Since parity games can be solved in quasi-polynomial time[11, 27], Lemma 19 implies that the problem of language containment in a history-deterministic automaton can be solved in quasi-polynomial time as well.

Theorem 20

Given a nondeterministic parity automaton \(\mathcal {A}\) with \(n_1\) states and priorities in \([d_1]\), and a history-deterministic parity automaton \(\mathcal {B}\) with \(n_2\) states whose priorities are in \([d_2]\), checking whether the language of \(\mathcal {A}\) is contained in the language of \(\mathcal {B}\) can be done in time

$$(n_1 \cdot d_1 \cdot n_2 \cdot d_2 \cdot |\varSigma |)^{\mathcal {O}({\log d_2})}.$$

6 Discussion

We have shown \({\textbf {NP}}\)-hardness for the problem of checking for simulation between two parity automata (when their parity indices are not fixed). We have also established upper and lower bounds of several decision problems relating to history-deterministic parity automata. The most significant amongst these, in our view, is the \({\textbf {NP}}\)-hardness for the problem of deciding if a given parity automaton is history-deterministic, which is an improvement from the previous lower bound of solving a parity game [28].

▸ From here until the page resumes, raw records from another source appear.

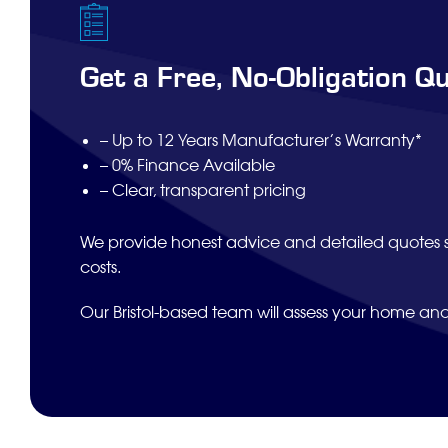
Get a Free, No-Obligation Q
– Up to 12 Years Manufacturer’s Warranty*
– 0% Finance Available
– Clear, transparent pricing
We provide honest advice and detailed quotes 
costs.
Our Bristol-based team will assess your home an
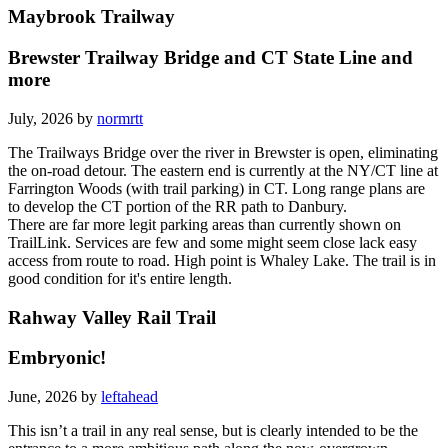
Maybrook Trailway
Brewster Trailway Bridge and CT State Line and
more
July, 2026 by
normrtt
The Trailways Bridge over the river in Brewster is open, eliminating
the on-road detour. The eastern end is currently at the NY/CT line at
Farrington Woods (with trail parking) in CT. Long range plans are
to develop the CT portion of the RR path to Danbury.
There are far more legit parking areas than currently shown on
TrailLink. Services are few and some might seem close lack easy
access from route to road. High point is Whaley Lake. The trail is in
good condition for it's entire length.
Rahway Valley Rail Trail
Embryonic!
June, 2026 by
leftahead
This isn’t a trail in any real sense, but is clearly intended to be the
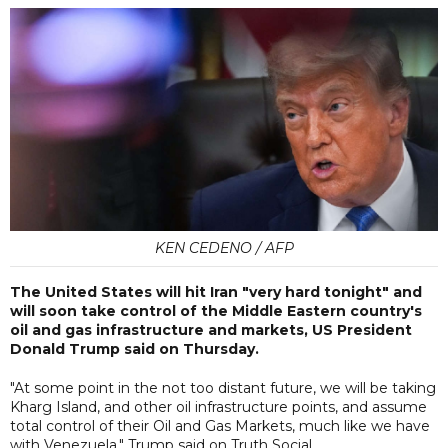
KEN CEDENO / AFP
The United States will hit Iran "very hard tonight" and
will soon take control of the Middle Eastern country's
oil and gas infrastructure and markets, US President
Donald Trump said on Thursday.
"At some point in the not too distant future, we will be taking
Kharg Island, and other oil infrastructure points, and assume
total control of their Oil and Gas Markets, much like we have
with Venezuela," Trump said on Truth Social.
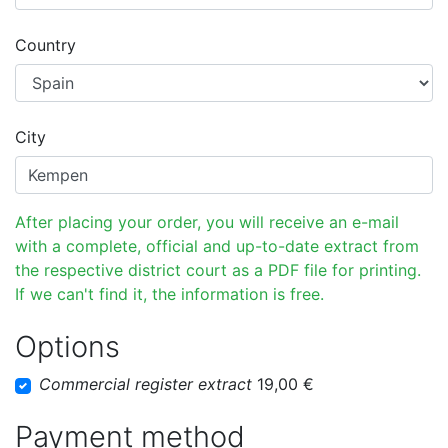
Country
City
After placing your order, you will receive an e-mail
with a complete, official and up-to-date extract from
the respective district court as a PDF file for printing.
If we can't find it, the information is free.
Options
Commercial register extract
19,00 €
Payment method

There still remains a significant gap between the lower bound of \({\textbf {NP}}\)-hardness and the upper bound of \({\textbf {EXPTIME}}\) for checking history-determinism, however. Furthermore, note that even if one shows the two-token conjecture [3, 4], this would only imply a \({\textbf {PSPACE}}\)-upper bound (when the parity index is not fixed), since 2-token games can be seen as Emerson-Lei games [25]. Thus, a natural direction for future research is to try to show that the problem of checking for history-determinism is \({\textbf {PSPACE}}\)-hard.

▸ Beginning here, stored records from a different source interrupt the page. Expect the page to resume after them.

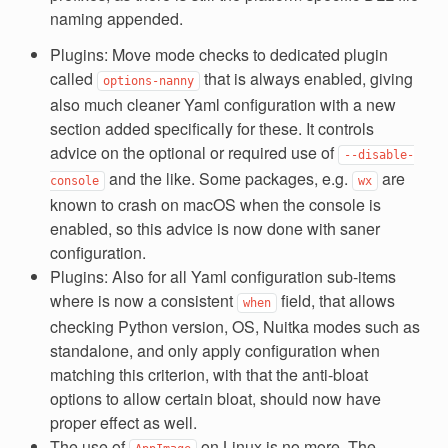
naming appended.
Plugins: Move mode checks to dedicated plugin
called
that is always enabled, giving
options-nanny
also much cleaner Yaml configuration with a new
section added specifically for these. It controls
advice on the optional or required use of
--disable-
and the like. Some packages, e.g.
are
console
wx
known to crash on macOS when the console is
enabled, so this advice is now done with saner
configuration.
Plugins: Also for all Yaml configuration sub-items
where is now a consistent
field, that allows
when
checking Python version, OS, Nuitka modes such as
standalone, and only apply configuration when
matching this criterion, with that the anti-bloat
options to allow certain bloat, should now have
proper effect as well.
The use of
on Linux is no more. The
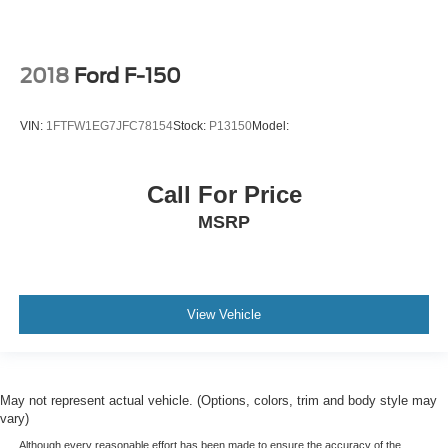
2018
Ford F-150
VIN:
1FTFW1EG7JFC78154
Stock:
P13150
Model:
Call For Price
MSRP
View Vehicle
May not represent actual vehicle. (Options, colors, trim and body style may
vary)
Although every reasonable effort has been made to ensure the accuracy of the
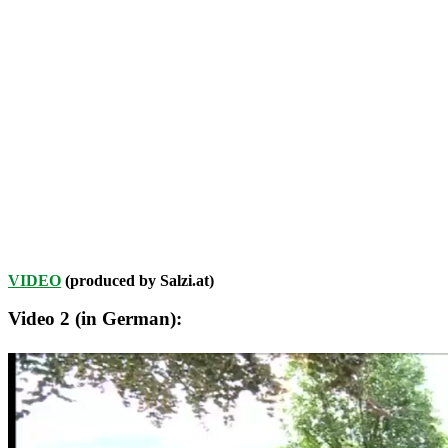
VIDEO
(produced by Salzi.at)
Video 2 (in German):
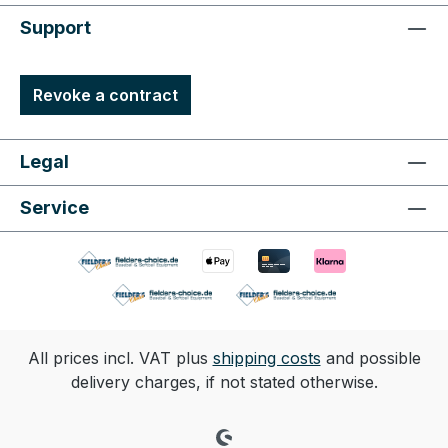
Support
Revoke a contract
Legal
Service
All prices incl. VAT plus
shipping costs
and possible
delivery charges, if not stated otherwise.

On the other hand, however, it is also plausible that checking whether Eve wins the 2-token game of a given parity automaton can be done in \({\textbf {NP}}\). A proof for this might show that if Eve wins a 2-token game, then she has a strategy that can be represented and verified polynomially. Such an approach, which would involve understanding the strategies for the players in the 2-token games better, could also yield crucial insights for proving or disproving the two-token conjecture (see Section 2.9).

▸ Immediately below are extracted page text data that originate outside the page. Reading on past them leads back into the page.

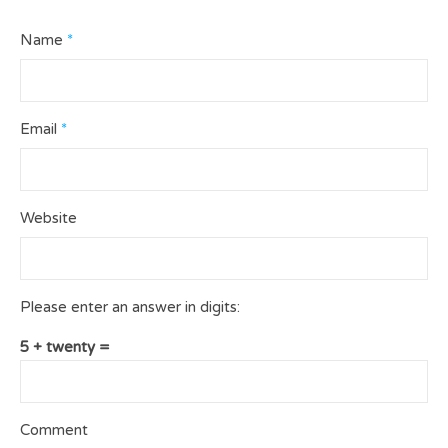
Name
*
Email
*
Website
Please enter an answer in digits:
5 + twenty =
Comment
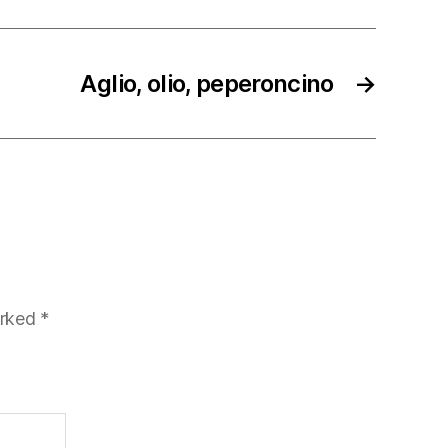
Aglio, olio, peperoncino
→
arked
*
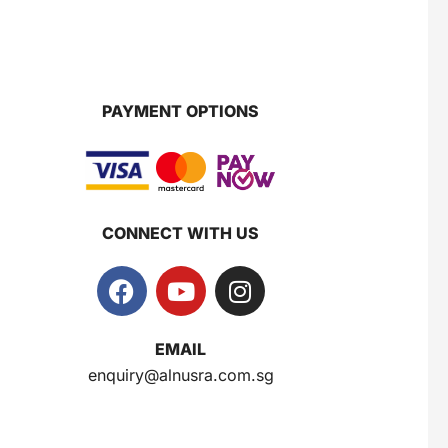
PAYMENT OPTIONS
CONNECT WITH US
EMAIL
enquiry@alnusra.com.sg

Boker and Lehtinen showed in their recent survey that for a ‘natural’ class of automata T, checking history-determinism for T-automata is at least as hard as solving T-games [8]. Interestingly, the problem of checking history-determinism over T-automata also has the matching upper bound of solving T-games for all classes of automata T over finite words, and over infinite words with safety and reachability objectives on which the notion of history-determinism has been studied so far [7, 9, 20, 21, 35]. Our result of the problem of checking history-determinism being \({\textbf {NP}}\)-hard for parity automata deviates from this trend (unless parity games are \({\textbf {NP}}\)-hard, which would have the drastic and unlikely consequence of \({\textbf {NP}}= {\textbf {NP}}\cap {\textbf {coNP}}\)), and demonstrates the additional intricacy that parity conditions bring.